Classic compute plane networking
This article introduces features to customize network access between the Databricks control plane and the classic compute plane. Connectivity between the control plane and the serverless compute plane is always over the cloud network backbone and not the public internet.
To learn more about the control plane and the compute plane, see Databricks architecture overview.
To learn more about classic compute and serverless compute, see Types of compute.
The features in this section focus on establishing and securing the connection between the Databricks control plane and classic compute plane. This connection is labeled as 2 the diagram below:
What is secure cluster connectivity?
All new workspaces are created with secure cluster connectivity by default. Secure cluster connectivity means that customer VPCs have no open ports and classic compute plane resources have no public IP addresses. This simplifies network administration by removing the need to configure ports on security groups or network peering.
Secure cluster connectivity ensures that clusters connect to the Databricks control plane through a secure tunnel using HTTPS (port 443) without requiring public IP addresses on cluster nodes. This connection is established using a secure cluster connectivity relay, which separates the network traffic for the web application and REST API from cluster management tasks.
Although the serverless compute plane does not use the secure cluster connectivity relay for the classic compute plane, serverless compute resources do not have public IP addresses
By default, secure cluster connectivity is enabled. If you clear the Enable private cluster setting when you create your workspace, the workspace uses a public GKE cluster and secure cluster connectivity is disabled.
Note
There is one public IP address in your account for GKE (Kubernetes) cluster control, known as the GKE kube-master
. The kube-master
is a part of the Google Cloud default GKE deployment. Its IP address is in your Google Cloud account but not in your classic compute plane VPC. This IP address is managed by GKE and it has a firewall rule that allows traffic only from the Databricks control plane.
Deploy a workspace in your own VPC
A Google Cloud Virtual Private Cloud (VPC) lets you provision a logically isolated section of Google Cloud where you can launch GCP resources in a virtual network. The VPC is the network location for your Databricks clusters. By default, Databricks creates and manages a VPC for the Databricks workspace.
You can instead provide your own VPC to host your Databricks clusters, enabling you to maintain more control of your own GCP account and limit outgoing connections. To take advantage of a customer-managed VPC, you must specify a VPC when you first create the Databricks workspace. You can share VPCs across workspaces, but you cannot share subnets across workspaces. For more information, see Configure a customer-managed VPC.

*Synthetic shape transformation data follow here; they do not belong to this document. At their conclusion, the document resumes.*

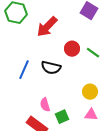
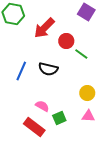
red circle: (72, 49) -> (66, 41), moved
green line: (93, 53) -> (81, 54), moved
pink semicircle: (45, 105) -> (42, 106), turned 136

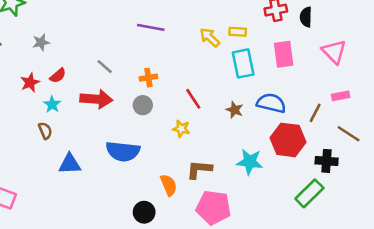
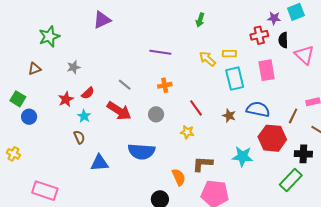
pink triangle: (334, 52) -> (304, 55), moved
orange cross: (148, 78) -> (165, 85), moved
red arrow: (96, 99) -> (119, 111), turned 30

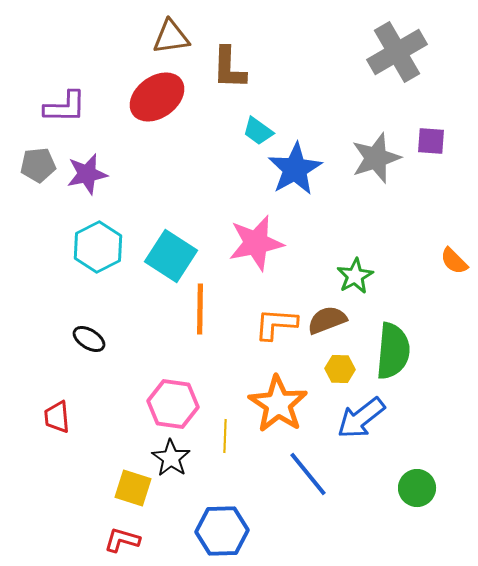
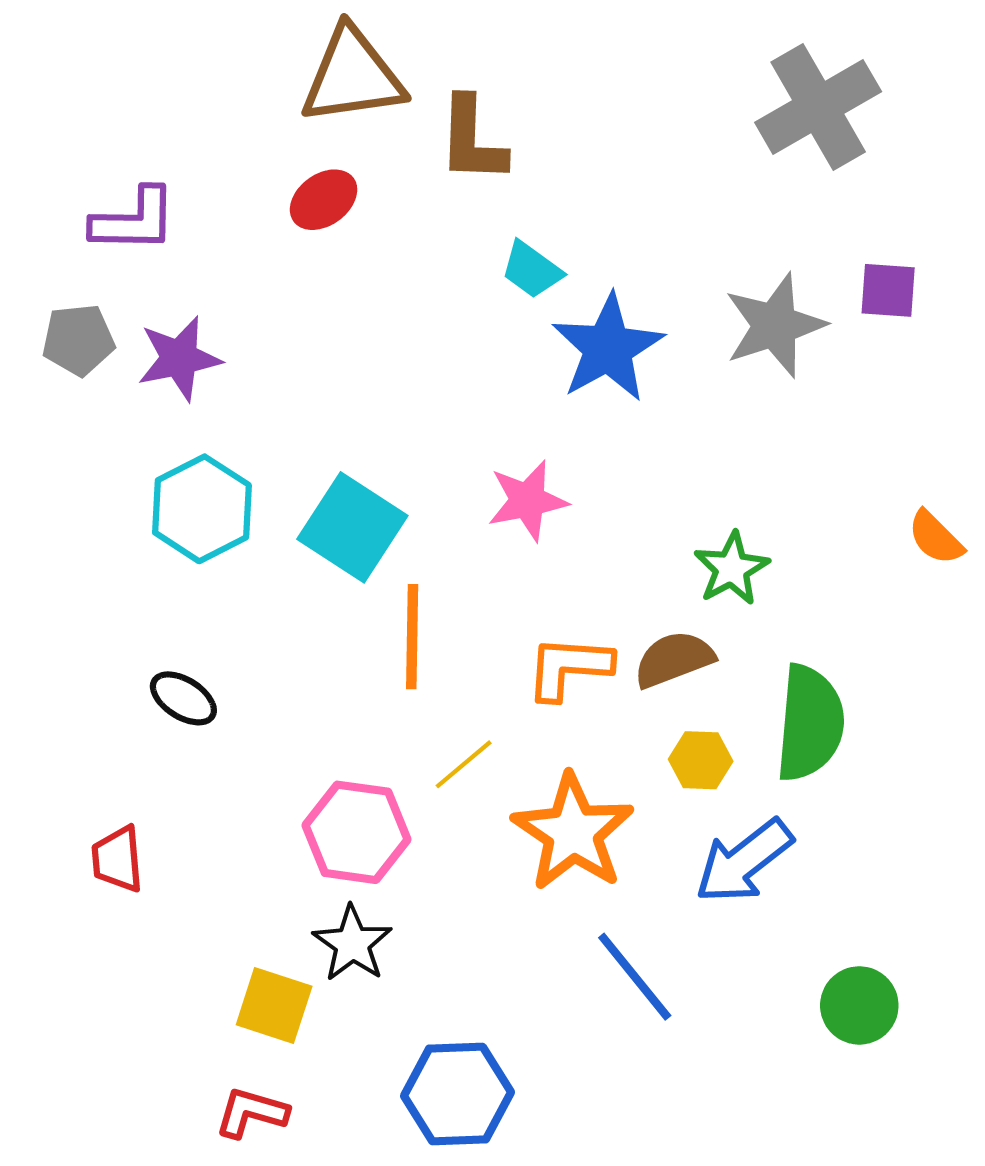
brown triangle: (171, 37) -> (352, 76), size x1.4
red ellipse: (157, 97) -> (324, 200), size x0.6
pink star: (256, 243) -> (528, 501), size x0.7
yellow line: (225, 436) -> (464, 764), moved, turned 48

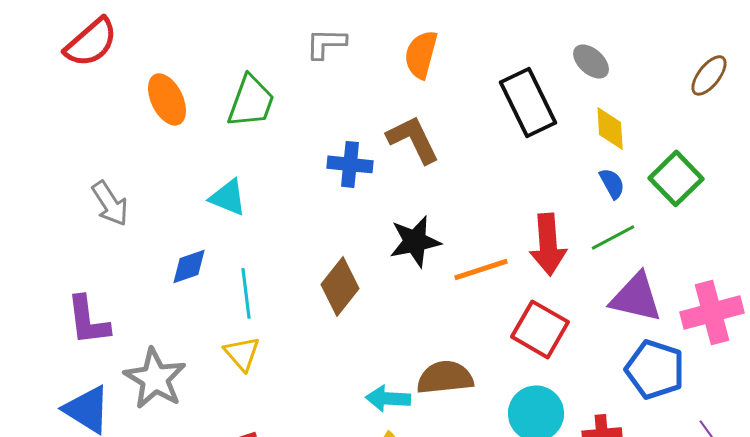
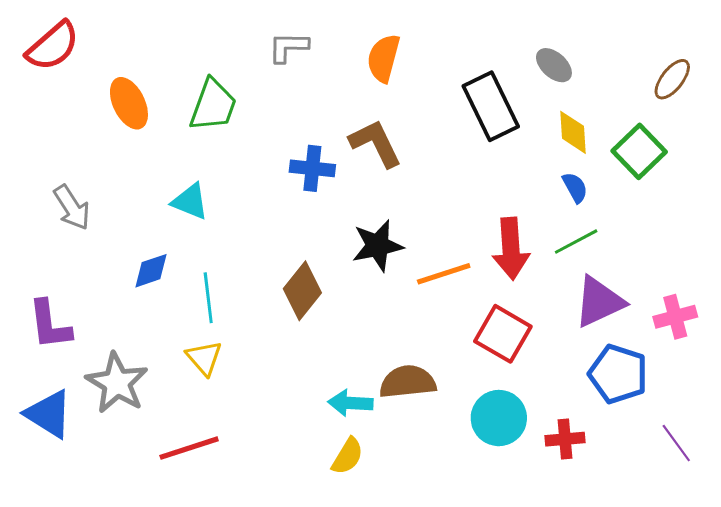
green square: (676, 178) -> (639, 151), moved
purple triangle: (636, 297) -> (599, 302), turned -38
pink cross: (712, 312) -> (675, 317), size x0.7

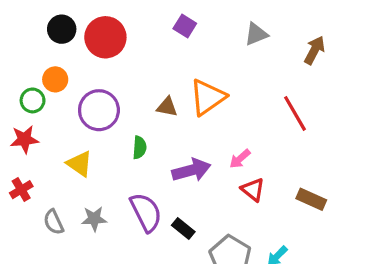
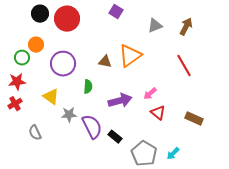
gray triangle: (256, 34) -> (155, 26), moved
brown arrow: (314, 50) -> (186, 27), moved
red cross: (21, 190) -> (15, 104), moved
gray star: (94, 219) -> (69, 115), moved

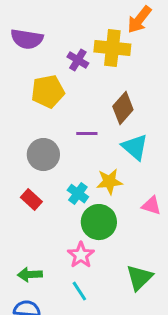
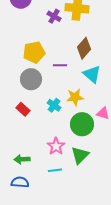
yellow pentagon: (48, 92) -> (34, 52), moved
green circle: (99, 222) -> (82, 124), moved
green triangle: (139, 278) -> (80, 155), moved
cyan line: (79, 291) -> (55, 170), turned -64

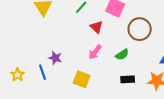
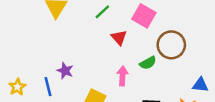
pink arrow: (95, 52) -> (122, 76), moved, turned 140
green semicircle: (122, 54) -> (148, 63), moved

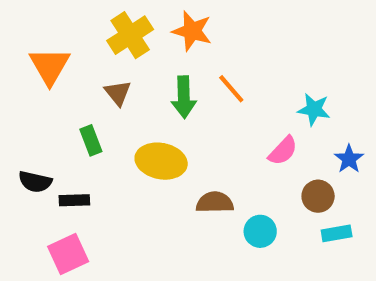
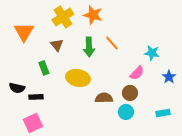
brown circle: (318, 196) -> (130, 93), moved

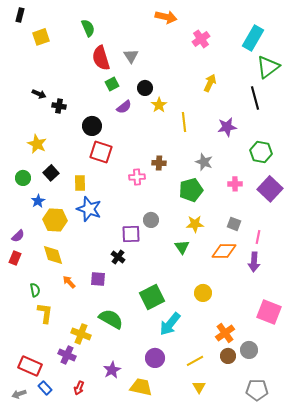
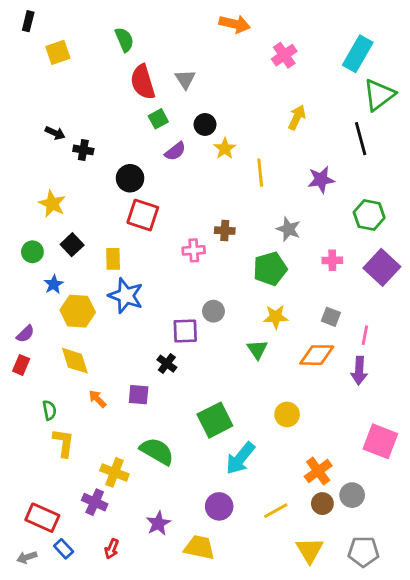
yellow triangle: (199, 387) -> (310, 550), moved, size x1.5

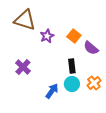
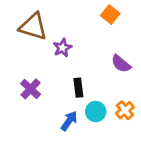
orange square: (74, 36) -> (110, 15), moved
black rectangle: (72, 66) -> (78, 88), moved

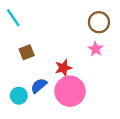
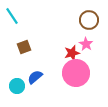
red star: (63, 68) -> (72, 53), moved
pink circle: (70, 91) -> (76, 73), moved

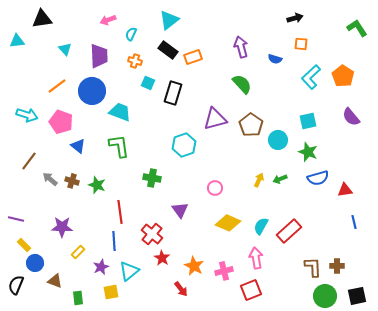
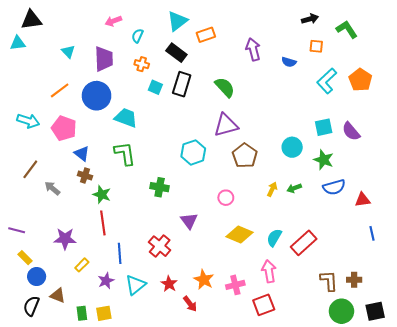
black triangle: (42, 19) -> (31, 20), moved
green L-shape: (357, 28) -> (347, 29), moved
orange rectangle: (193, 57) -> (206, 35), moved
green semicircle: (242, 84) -> (225, 87), moved
black rectangle: (173, 93) -> (182, 84), moved
purple semicircle: (351, 117) -> (351, 131), moved
brown pentagon: (251, 125) -> (245, 156), moved
brown cross: (72, 181) -> (85, 176), moved
red line: (120, 212) -> (103, 223), moved
red star: (162, 258) -> (169, 284), moved
black semicircle: (16, 285) -> (31, 306), moved
yellow square: (111, 292) -> (104, 313), moved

Enable private connectivity from the control plane to the compute plane
Google Private Service Connect (PSC) provides private connectivity from Google Cloud VPCs to Google Cloud services without exposing the traffic to the public network. This enables private connectivity from Databricks compute in a customer-managed VPC to a Databricks workspace’s core services.
For more information, see Enable Private Service Connect for your workspace.